Tuesday, January 12, 2016

The Doctrine of Discovery and the Malheur Refuge

I’ve been wondering where to start in understanding the Bundys and the militia takeover of the Malheur Wildlife Refuge—and I keep getting pushed back in time and place. My journey started with the obvious—the Paiutes, but it didn’t take me long to get to the Pope!

Let me explain: A couple of years ago, a group of us at the Josephy Center spent a few weeks examining the Nez Perce and early white settler history in the Wallowas. 

On the day we were talking about the treaties of 1855 and 1863 (the Paiute and US Indian treaties being my initial starting point in my Malheur quest) that led up to the 1877 Nez Perce War, Bobbie Conner, the director of the Tamástslikt Cultural Institute on the nearby Umatilla Reservation, showed up at the Josephy Center. We asked her to join us, and she jumped in immediately with the Doctrine of Discovery: “You can’t understand Indian treaties without understanding the Doctrine of Discovery.”

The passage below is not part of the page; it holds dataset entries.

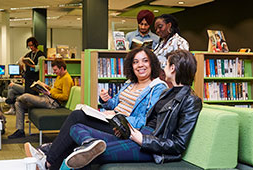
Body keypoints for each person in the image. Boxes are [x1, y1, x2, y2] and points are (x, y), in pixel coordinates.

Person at [24, 47, 168, 170]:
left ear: (152, 64)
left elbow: (145, 119)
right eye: (135, 62)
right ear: (131, 65)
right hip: (112, 119)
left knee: (77, 116)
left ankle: (48, 158)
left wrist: (118, 118)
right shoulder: (130, 83)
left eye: (145, 61)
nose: (140, 65)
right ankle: (51, 164)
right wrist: (105, 100)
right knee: (78, 127)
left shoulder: (157, 87)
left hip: (125, 128)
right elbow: (115, 103)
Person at [63, 50, 203, 169]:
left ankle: (86, 147)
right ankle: (89, 143)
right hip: (136, 134)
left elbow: (178, 145)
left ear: (172, 68)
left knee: (86, 155)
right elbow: (149, 119)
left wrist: (143, 140)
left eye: (166, 64)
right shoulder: (168, 92)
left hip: (150, 146)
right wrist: (128, 130)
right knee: (76, 128)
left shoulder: (191, 100)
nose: (163, 68)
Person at [8, 58, 74, 139]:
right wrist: (47, 88)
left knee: (26, 96)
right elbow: (57, 91)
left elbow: (65, 97)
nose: (54, 72)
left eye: (55, 70)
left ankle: (13, 99)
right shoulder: (59, 76)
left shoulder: (67, 79)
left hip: (53, 103)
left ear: (62, 68)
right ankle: (20, 130)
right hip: (48, 98)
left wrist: (50, 93)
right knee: (19, 104)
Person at [5, 37, 45, 114]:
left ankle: (10, 104)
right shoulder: (28, 54)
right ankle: (12, 108)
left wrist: (28, 64)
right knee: (11, 90)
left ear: (35, 44)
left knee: (11, 86)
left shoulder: (41, 55)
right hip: (27, 80)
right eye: (29, 46)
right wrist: (22, 65)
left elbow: (38, 68)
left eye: (32, 45)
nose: (31, 47)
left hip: (34, 81)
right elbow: (24, 66)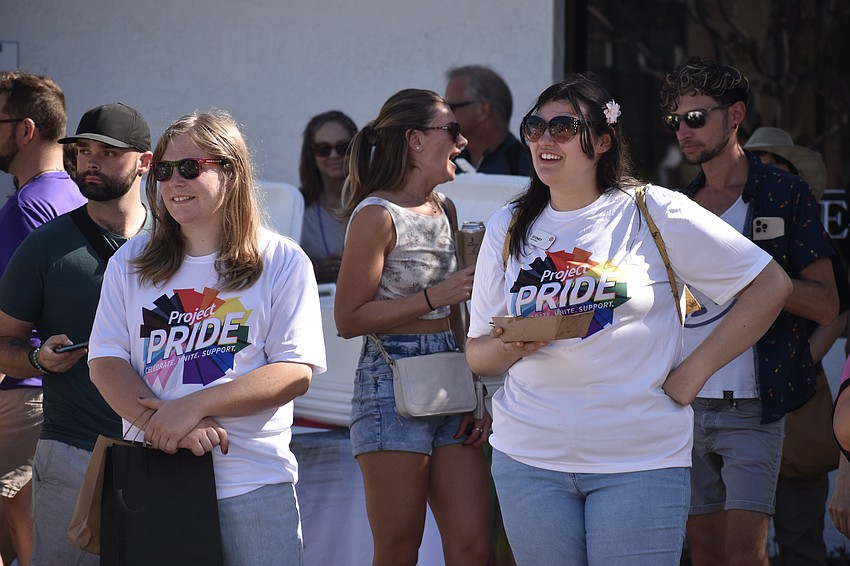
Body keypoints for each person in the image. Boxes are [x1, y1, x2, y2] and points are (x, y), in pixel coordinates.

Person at [465, 73, 792, 566]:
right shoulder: (507, 225)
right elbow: (477, 354)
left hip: (638, 460)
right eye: (535, 127)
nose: (544, 139)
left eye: (563, 127)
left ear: (601, 140)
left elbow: (770, 287)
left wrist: (692, 376)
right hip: (529, 460)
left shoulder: (655, 210)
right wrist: (515, 344)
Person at [88, 110, 326, 566]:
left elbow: (294, 371)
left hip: (252, 486)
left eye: (190, 167)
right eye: (163, 170)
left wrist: (194, 406)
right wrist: (168, 427)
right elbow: (105, 362)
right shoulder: (130, 261)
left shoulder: (282, 261)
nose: (174, 181)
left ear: (232, 171)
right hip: (157, 480)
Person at [660, 57, 839, 566]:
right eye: (676, 120)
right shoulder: (677, 205)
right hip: (687, 399)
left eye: (696, 117)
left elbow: (827, 303)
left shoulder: (782, 193)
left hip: (755, 403)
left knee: (747, 554)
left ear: (735, 114)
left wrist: (748, 272)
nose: (684, 131)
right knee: (706, 554)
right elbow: (677, 303)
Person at [334, 88, 491, 566]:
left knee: (472, 545)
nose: (462, 143)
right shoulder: (376, 214)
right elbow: (348, 318)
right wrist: (433, 297)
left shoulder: (445, 208)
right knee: (400, 548)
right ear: (417, 140)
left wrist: (476, 391)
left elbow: (458, 313)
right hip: (390, 386)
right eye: (452, 131)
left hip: (450, 380)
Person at [0, 102, 151, 566]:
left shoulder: (175, 243)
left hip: (165, 451)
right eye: (83, 151)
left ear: (145, 162)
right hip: (73, 448)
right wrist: (38, 360)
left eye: (107, 152)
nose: (90, 162)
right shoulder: (45, 245)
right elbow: (3, 343)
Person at [743, 126, 849, 566]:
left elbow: (837, 307)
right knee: (736, 541)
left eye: (773, 164)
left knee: (800, 536)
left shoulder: (810, 236)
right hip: (730, 397)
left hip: (796, 397)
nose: (763, 172)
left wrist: (800, 362)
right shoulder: (723, 226)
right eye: (756, 163)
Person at [0, 71, 85, 566]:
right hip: (56, 393)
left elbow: (10, 319)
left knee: (28, 542)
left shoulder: (27, 209)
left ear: (26, 129)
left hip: (21, 393)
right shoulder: (79, 200)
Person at [298, 110, 357, 283]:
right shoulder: (298, 207)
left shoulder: (375, 201)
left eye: (342, 147)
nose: (333, 155)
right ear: (311, 154)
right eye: (323, 149)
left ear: (356, 148)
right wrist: (314, 272)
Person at [444, 65, 530, 175]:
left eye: (451, 107)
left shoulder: (527, 167)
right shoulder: (448, 166)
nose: (445, 114)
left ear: (482, 110)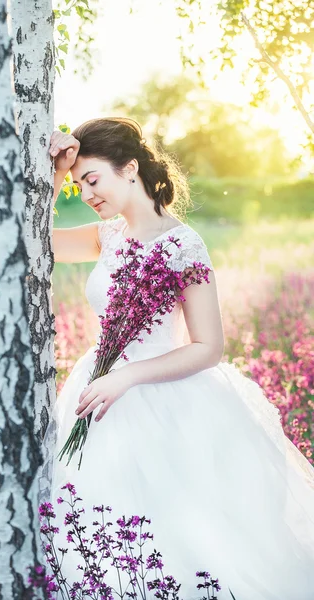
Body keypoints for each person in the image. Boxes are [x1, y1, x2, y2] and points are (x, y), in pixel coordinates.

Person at [39, 117, 314, 600]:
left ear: (129, 169)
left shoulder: (184, 244)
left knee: (178, 538)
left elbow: (209, 346)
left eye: (92, 179)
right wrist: (57, 174)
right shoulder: (107, 236)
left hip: (164, 399)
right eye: (79, 184)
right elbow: (32, 240)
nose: (86, 193)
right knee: (96, 529)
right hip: (96, 396)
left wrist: (127, 377)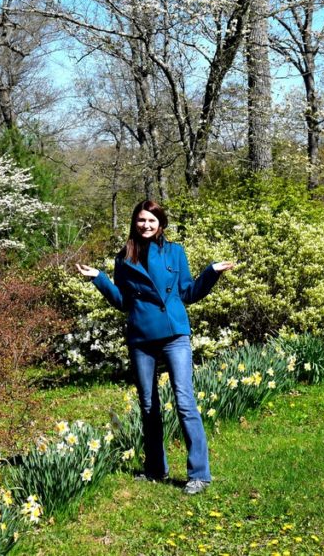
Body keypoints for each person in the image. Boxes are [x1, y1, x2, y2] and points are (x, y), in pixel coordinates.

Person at [75, 200, 235, 495]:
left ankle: (199, 473)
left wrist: (211, 272)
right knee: (148, 405)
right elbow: (123, 302)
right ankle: (155, 469)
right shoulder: (124, 258)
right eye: (140, 221)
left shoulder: (176, 252)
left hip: (174, 332)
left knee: (185, 400)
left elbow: (188, 292)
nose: (145, 225)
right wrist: (99, 279)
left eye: (151, 220)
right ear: (133, 223)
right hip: (141, 335)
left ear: (160, 223)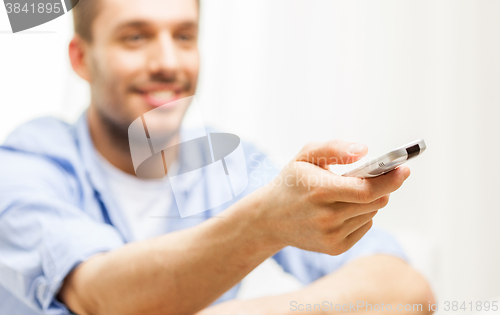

So we went on to discuss that doctrine, and how it played out in transfer from the Pope to protestant Englishmen and the ideas of Manifest Destiny, western expansion, Indian treaty-making, and the ultimate displacement of American Indians across the continents.

The Gilder Lehrman Institute of American History in New York has an early version of the document—pictured here—and this is what they say about it:

The Papal Bull “Inter Caetera,” issued by Pope Alexander VI on May 4, 1493… stated that any land not inhabited by Christians was available to be “discovered,” claimed, and exploited by Christian rulers and declared that “the Catholic faith and the Christian religion be exalted and be everywhere increased and spread, that the health of souls be cared for and that barbarous nations be overthrown and brought to the faith itself.” This “Doctrine of Discovery” became the basis of all European claims in the Americas as well as the foundation for the United States’ western expansion. In the US Supreme Court in the 1823 case Johnson v. McIntosh, Chief Justice John Marshall’s opinion in the unanimous decision held “that the principle of discovery gave European nations an absolute right to New World lands.” In essence, American Indians had only a right of occupancy, which could be abolished.

So the indigenous people who had lived in the Americas for millennia had occupied it, but had no ownership of it. Ownership was reserved for good Christian nations, and, presumably, for their mercantile companies—Hudson’s Bay; Dutch East and West India companies, etc. Modern versions of these 17th century giants might be the Army Corps of Engineers and Exxon Mobil. Or beleaguered western ranchers who maybe trace holdings to the Homestead Act of 1862?

“Occupancy” was another road I tried in my understanding of the Malheur situation. That immediately gets one to “joint occupancy,” which is what we—the Oregon Territory, including the Malheur—lived under from the 1818 treaty that finally resolved territorial questions of the War of 1812, until 1846, when a new treaty setting the boundary line at the 48th parallel forestalled another conflict between Great Britain and the United States.

To summarize: the search for “original” owners of the land that is now the Malheur Wildlife Refuge—who the current hostile occupiers say they are looking for—took me first to the Paiutes. But that didn’t work, because they only lived there, occupied it and did not own it. Which took me to the United States and Great Britain, which, at least initially, only jointly occupied the land but did not own it (along with the Paiutes, who also jointly occupied in fact if not in law). 

Actual ownership of the Malheur country begins with the United States and the 1846 treaty, which rests on the 1823 Supreme Court Case, which in turn rests on a 1493 Papal Bull. The land in dispute was not included in the Northern Paiute Reservation, although the Indians are allowed by treaty to have access—occupy—for hunting, fishing, and gathering. It was never, in my brief exploration, homesteaded, so no private rancher has ownership rights based on that.

Which means that the land is “owned” by the US Government by treaty and law going back to the Pope. Which sets up some kind of religious battle between Catholicism and a long-dead Pope and the God who told the Bundys that they should undertake their mission.

If this is all bewildering, Alvin Josephy, who always seems to have something to say about current events involving tribes, says in several places that one of the initial mis-understandings between Europeans and indigenous Americans was the concept of private land ownership. He thought, correctly it seems, that that misunderstanding still prevails.